Professor Gersak has been instrumental in developing the Convergent Procedure, a completely closed-chest surgical technique that is designed to treat all types of atrial fibrillation, the most common cardiac arrhythmia (abnormal heartbeat) affecting millions of people worldwide.
The Convergent Procedure is a combined epicardial-endocardial ablation approach. A cardiac surgeon initially creates a comprehensive bi-atrial lesion pattern through a 2.5cm abdominal incision, without chest incisions, ports, or lung deflation. The surgeon utilizes the nContact coagulation device during epicardial ablation to create continuous, linear lesions on a beating heart. Within the same setting, an electrophysiologist will then perform endocardial ablation to complete the lesion pattern and utilize mapping and diagnostics to ensure procedure endpoints are achieved.
"Cardiologists don't accept surgical ablation procedures as 'minimally invasive' if they require multiple thoracic incisions and lung deflation. As such, procedures for treating atrial fibrillation must eliminate invasive chest incisions while allowing surgeons to have direct visualization of the heart and their instruments through endoscopes," stated Professor Gersak. "This subthoracic total endoscopic 'subtle' approach to surgery is the key to adoption of the Convergent Procedure, which provides a complete interdisciplinary approach to address the tougher atrial fibrillation patient populations with improved procedure times, less patient discomfort, and quicker recovery."

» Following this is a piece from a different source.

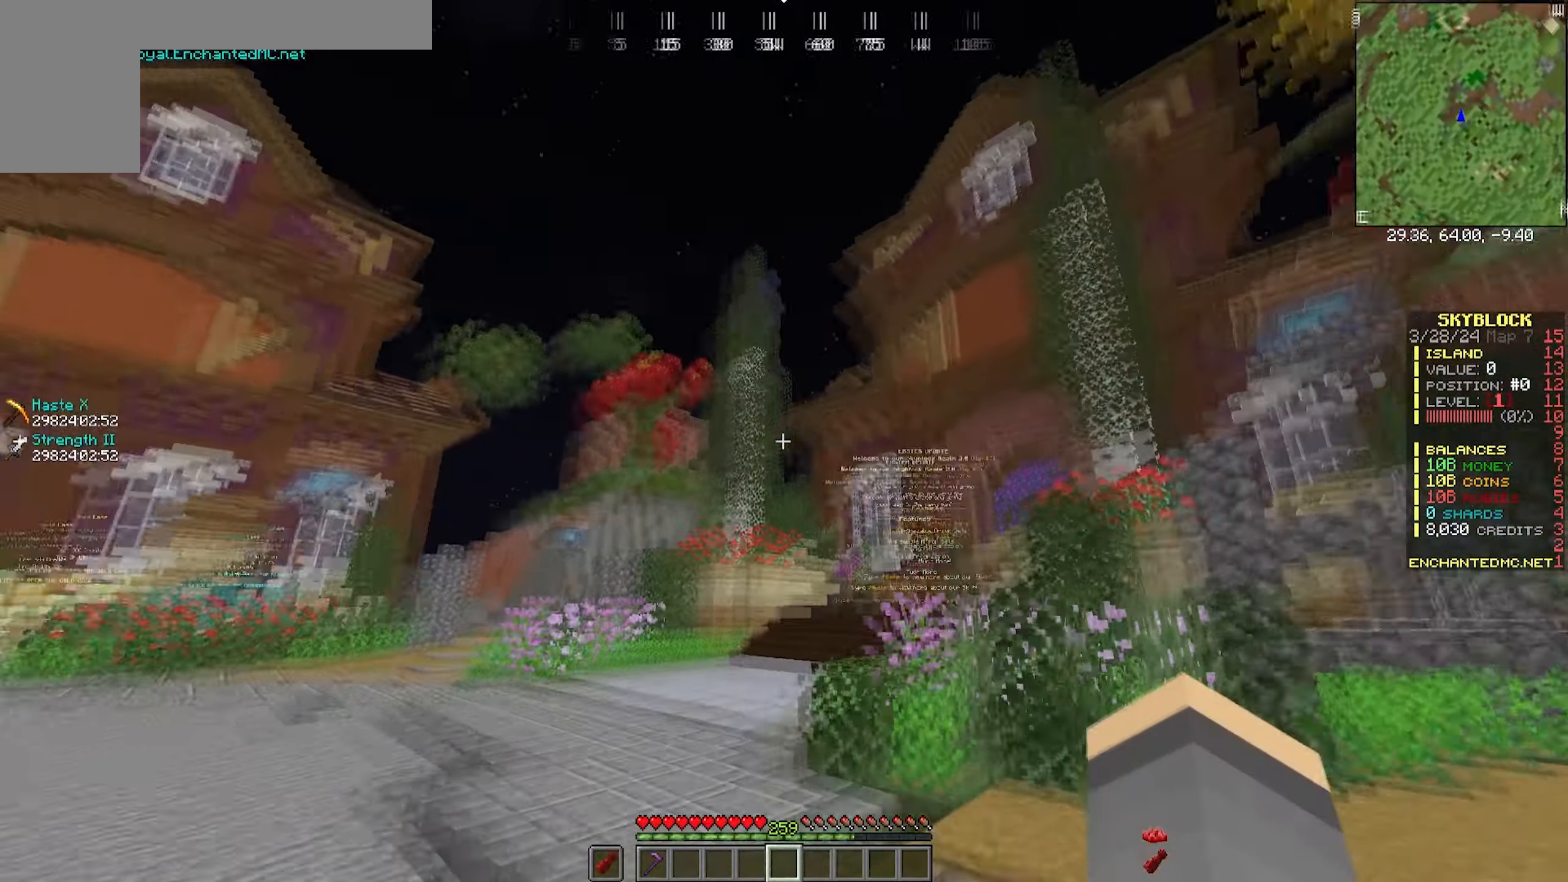
{"keys": ["w"], "mouse": [], "events": [[50, "a", "up"]]}
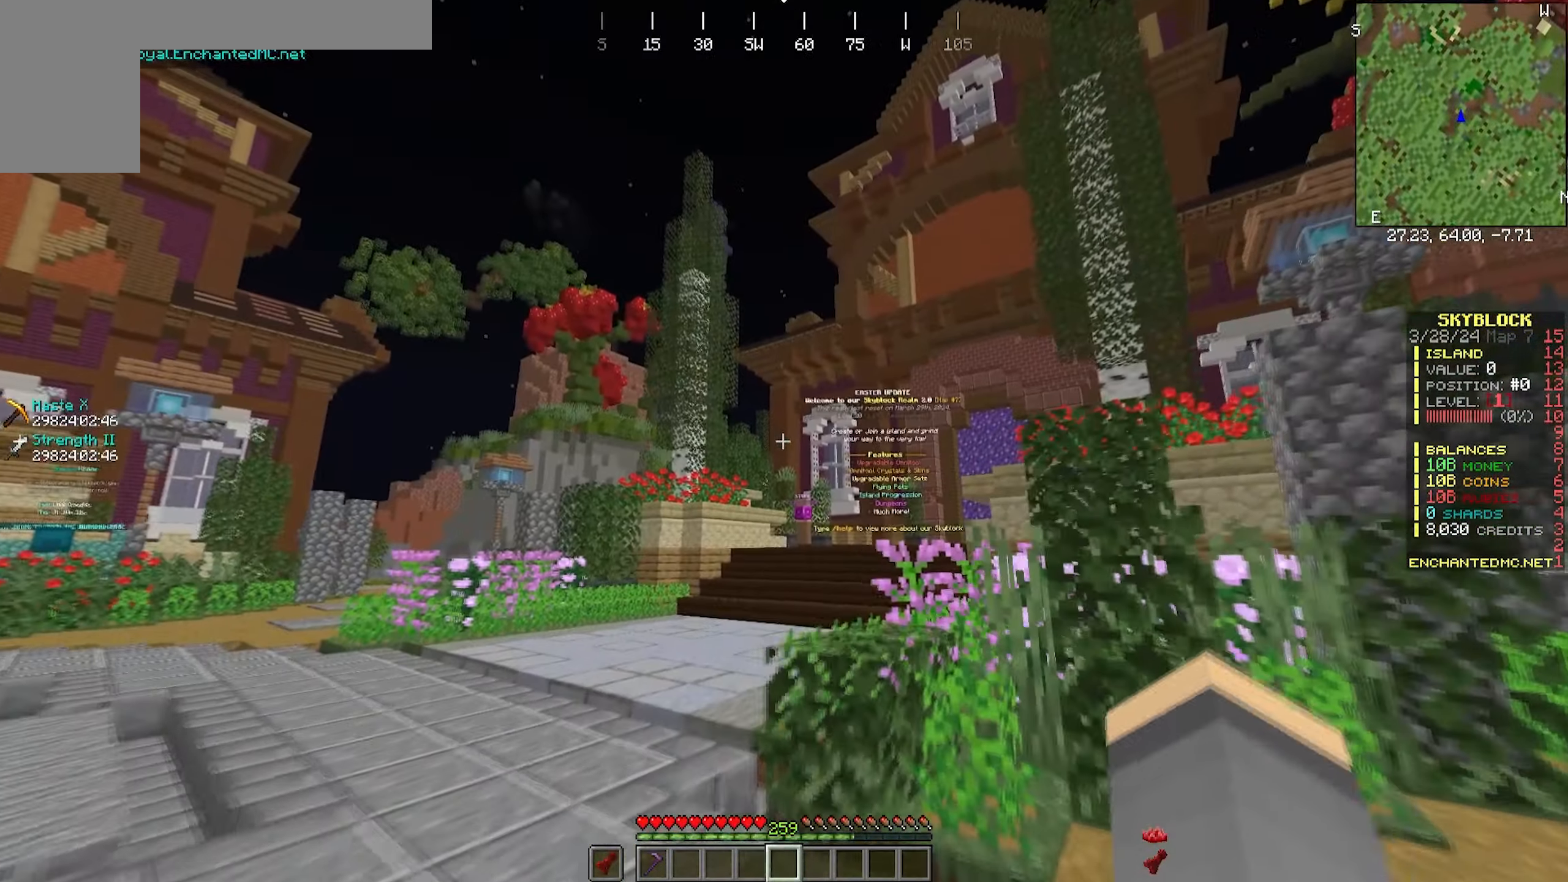
{"keys": ["w"], "mouse": [], "events": [[17, "d", "down"], [150, "d", "up"]]}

At the Techno College Session, cardiac surgical leaders echoed the call for improved technologies that enable less invasive surgical approaches and precise diagnostic endpoints to predict results for atrial fibrillation procedures.

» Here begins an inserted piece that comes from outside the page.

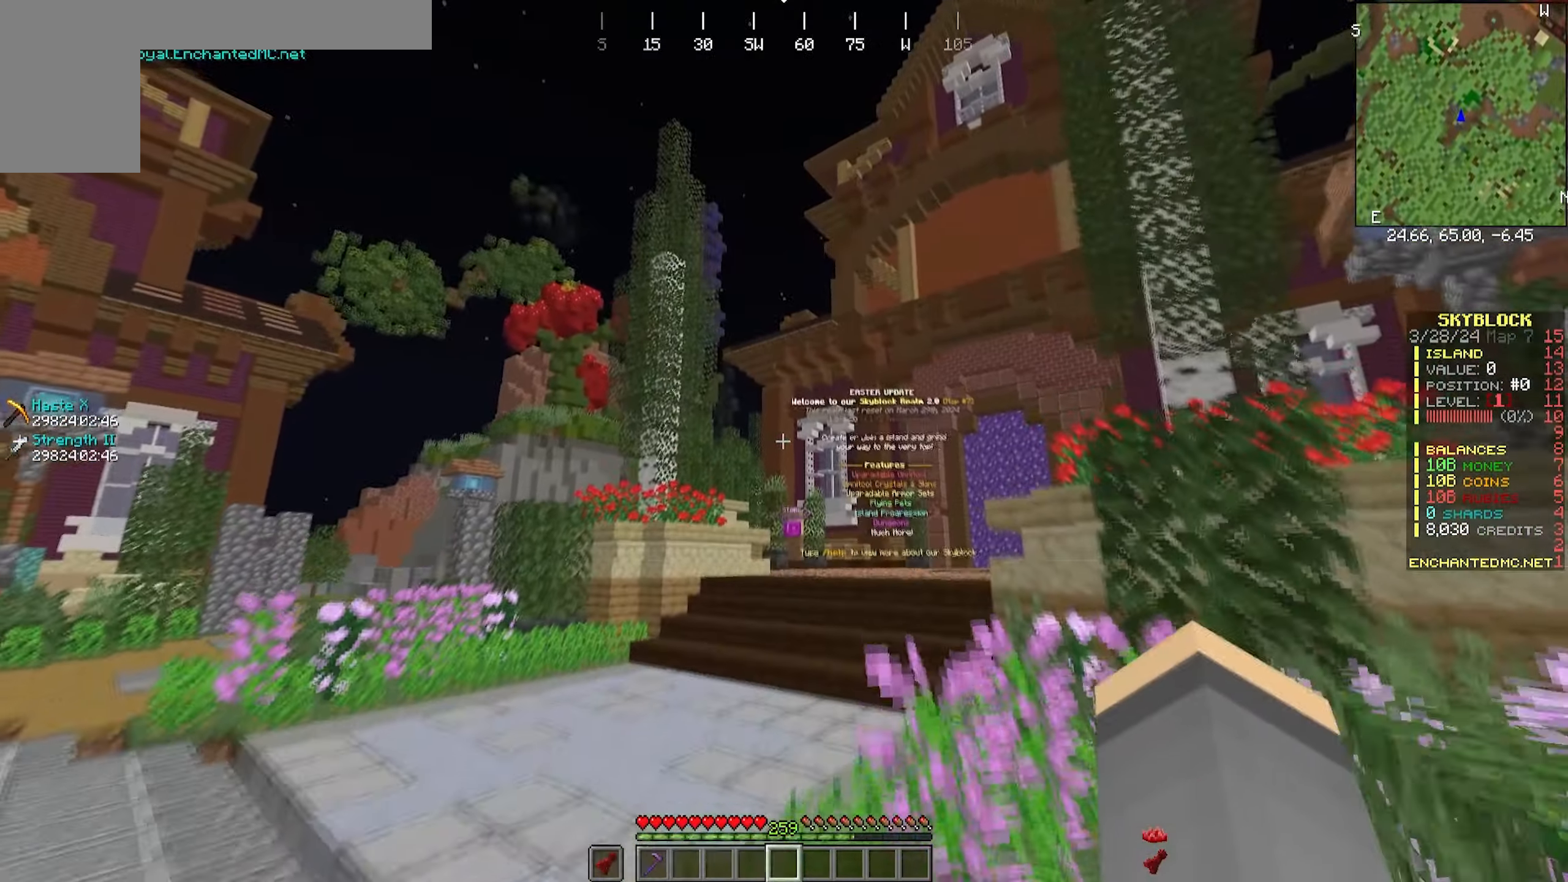
{"keys": ["w"], "mouse": [], "events": []}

Professor Gerhard Wimmer Greinecker, Chief of Cardiac Surgery at the Heart and Vascular Center in Bad Bevensen, Germany, who chaired the atrial fibrillation session, joined Professor Gersak in support of "subtle surgery" for treating atrial fibrillation. "Techniques such as the Convergent Procedure are the future of atrial fibrillation treatment as it leaves the thoracic cavity and lungs undisturbed, while enabling the cardiac surgeon to have visibility and access to the heart. This will be an important advantage in the minds of cardiologists and patients, as the approach is thought of simply as a 'procedure' rather than surgery. Demand for 'subtle surgical approaches' will continue to drive future innovation and adoption within the atrial fibrillation market."